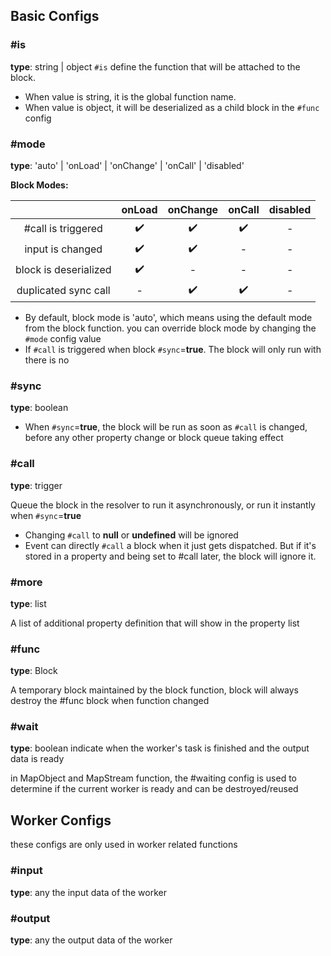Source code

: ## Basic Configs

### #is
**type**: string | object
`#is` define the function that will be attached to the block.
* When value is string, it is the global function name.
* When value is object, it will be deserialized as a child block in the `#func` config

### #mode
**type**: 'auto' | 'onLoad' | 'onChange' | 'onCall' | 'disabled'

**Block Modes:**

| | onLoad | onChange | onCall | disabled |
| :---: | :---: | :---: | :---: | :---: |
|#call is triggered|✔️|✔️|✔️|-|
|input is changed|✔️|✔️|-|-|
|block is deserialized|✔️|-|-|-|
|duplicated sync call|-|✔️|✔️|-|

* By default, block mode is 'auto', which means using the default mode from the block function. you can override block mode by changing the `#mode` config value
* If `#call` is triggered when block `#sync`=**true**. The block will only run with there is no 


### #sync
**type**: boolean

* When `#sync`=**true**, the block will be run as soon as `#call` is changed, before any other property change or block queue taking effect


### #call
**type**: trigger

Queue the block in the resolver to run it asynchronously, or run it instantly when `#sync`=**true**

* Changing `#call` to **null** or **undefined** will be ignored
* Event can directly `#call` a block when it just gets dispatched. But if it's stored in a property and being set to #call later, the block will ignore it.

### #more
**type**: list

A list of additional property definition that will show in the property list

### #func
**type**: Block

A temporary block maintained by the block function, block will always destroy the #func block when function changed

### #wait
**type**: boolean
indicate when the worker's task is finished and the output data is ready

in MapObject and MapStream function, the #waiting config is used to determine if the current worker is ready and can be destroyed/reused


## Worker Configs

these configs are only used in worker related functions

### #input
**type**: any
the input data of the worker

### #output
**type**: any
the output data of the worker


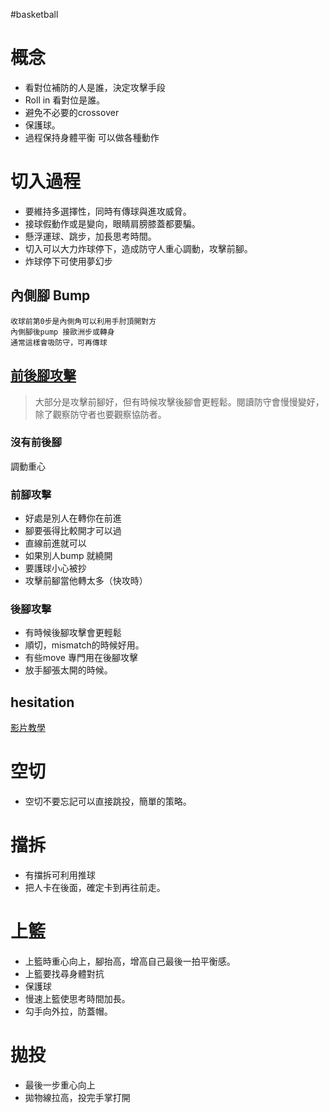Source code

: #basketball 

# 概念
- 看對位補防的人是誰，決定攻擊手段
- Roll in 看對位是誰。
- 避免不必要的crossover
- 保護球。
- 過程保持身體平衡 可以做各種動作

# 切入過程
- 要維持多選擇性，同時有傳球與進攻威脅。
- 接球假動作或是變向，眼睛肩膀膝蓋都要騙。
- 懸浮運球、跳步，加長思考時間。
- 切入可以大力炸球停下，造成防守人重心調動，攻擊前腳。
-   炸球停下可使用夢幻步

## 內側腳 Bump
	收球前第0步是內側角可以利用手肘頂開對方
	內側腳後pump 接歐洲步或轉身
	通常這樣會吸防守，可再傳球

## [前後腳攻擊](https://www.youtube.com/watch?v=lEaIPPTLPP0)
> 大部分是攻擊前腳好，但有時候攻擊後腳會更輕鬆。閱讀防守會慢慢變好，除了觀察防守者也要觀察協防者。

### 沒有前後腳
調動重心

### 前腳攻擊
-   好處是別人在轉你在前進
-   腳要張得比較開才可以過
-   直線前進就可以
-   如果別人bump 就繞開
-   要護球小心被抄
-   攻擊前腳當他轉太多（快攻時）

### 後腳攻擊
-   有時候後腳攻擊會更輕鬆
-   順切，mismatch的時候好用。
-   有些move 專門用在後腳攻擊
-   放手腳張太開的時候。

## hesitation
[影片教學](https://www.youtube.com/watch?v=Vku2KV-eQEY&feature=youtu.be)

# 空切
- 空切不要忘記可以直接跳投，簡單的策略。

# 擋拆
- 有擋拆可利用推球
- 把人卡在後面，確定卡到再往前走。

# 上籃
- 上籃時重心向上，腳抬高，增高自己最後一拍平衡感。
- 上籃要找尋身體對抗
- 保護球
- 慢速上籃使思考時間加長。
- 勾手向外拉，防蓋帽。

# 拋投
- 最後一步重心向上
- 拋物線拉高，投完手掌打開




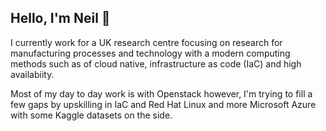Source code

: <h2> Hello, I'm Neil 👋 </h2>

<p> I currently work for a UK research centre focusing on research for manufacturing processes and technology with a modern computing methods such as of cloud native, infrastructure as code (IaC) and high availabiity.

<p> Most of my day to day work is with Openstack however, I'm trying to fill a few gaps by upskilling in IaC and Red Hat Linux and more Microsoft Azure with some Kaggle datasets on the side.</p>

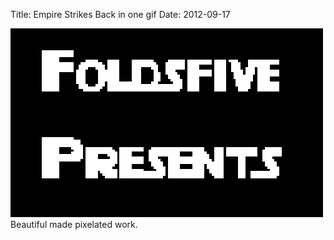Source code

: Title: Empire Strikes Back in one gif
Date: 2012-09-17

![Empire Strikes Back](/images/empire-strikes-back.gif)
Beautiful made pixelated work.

--

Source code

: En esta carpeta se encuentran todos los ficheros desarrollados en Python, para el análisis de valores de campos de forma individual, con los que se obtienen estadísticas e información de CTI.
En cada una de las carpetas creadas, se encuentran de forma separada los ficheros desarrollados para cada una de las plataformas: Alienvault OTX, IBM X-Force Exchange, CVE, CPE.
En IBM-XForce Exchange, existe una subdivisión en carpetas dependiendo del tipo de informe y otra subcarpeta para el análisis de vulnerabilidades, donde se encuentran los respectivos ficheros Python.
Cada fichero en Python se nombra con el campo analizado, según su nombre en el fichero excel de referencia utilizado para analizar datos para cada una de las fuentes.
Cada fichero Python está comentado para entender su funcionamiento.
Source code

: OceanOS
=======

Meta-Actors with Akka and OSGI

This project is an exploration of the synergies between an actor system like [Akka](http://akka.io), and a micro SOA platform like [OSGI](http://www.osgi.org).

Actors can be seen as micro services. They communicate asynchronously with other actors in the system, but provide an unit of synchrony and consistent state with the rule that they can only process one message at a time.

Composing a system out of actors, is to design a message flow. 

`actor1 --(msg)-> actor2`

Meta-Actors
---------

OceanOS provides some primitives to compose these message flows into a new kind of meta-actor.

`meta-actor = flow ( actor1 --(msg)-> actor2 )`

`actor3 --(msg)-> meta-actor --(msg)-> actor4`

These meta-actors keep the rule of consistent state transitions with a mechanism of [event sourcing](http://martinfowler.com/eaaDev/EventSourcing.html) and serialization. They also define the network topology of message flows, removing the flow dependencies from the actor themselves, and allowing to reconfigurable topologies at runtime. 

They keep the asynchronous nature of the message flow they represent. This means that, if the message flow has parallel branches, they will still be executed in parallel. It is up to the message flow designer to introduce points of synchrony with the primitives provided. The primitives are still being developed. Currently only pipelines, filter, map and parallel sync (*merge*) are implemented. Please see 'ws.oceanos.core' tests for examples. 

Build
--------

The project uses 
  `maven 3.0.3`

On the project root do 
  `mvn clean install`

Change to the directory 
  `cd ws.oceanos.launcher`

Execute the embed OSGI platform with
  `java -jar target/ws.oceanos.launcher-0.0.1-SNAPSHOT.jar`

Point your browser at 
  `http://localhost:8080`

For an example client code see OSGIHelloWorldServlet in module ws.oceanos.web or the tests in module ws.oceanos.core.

- [Requirement]:
Return, exactly as they stand, the lines above from the one with "- 上籃要找尋身體對抗" to the one with "Neil 👋 </h2>", omitting any pictures among them.

- [Exercise output]:
- 上籃要找尋身體對抗
- 保護球
- 慢速上籃使思考時間加長。
- 勾手向外拉，防蓋帽。

# 拋投
- 最後一步重心向上
- 拋物線拉高，投完手掌打開




Source code

: <h2> Hello, I'm Neil 👋 </h2>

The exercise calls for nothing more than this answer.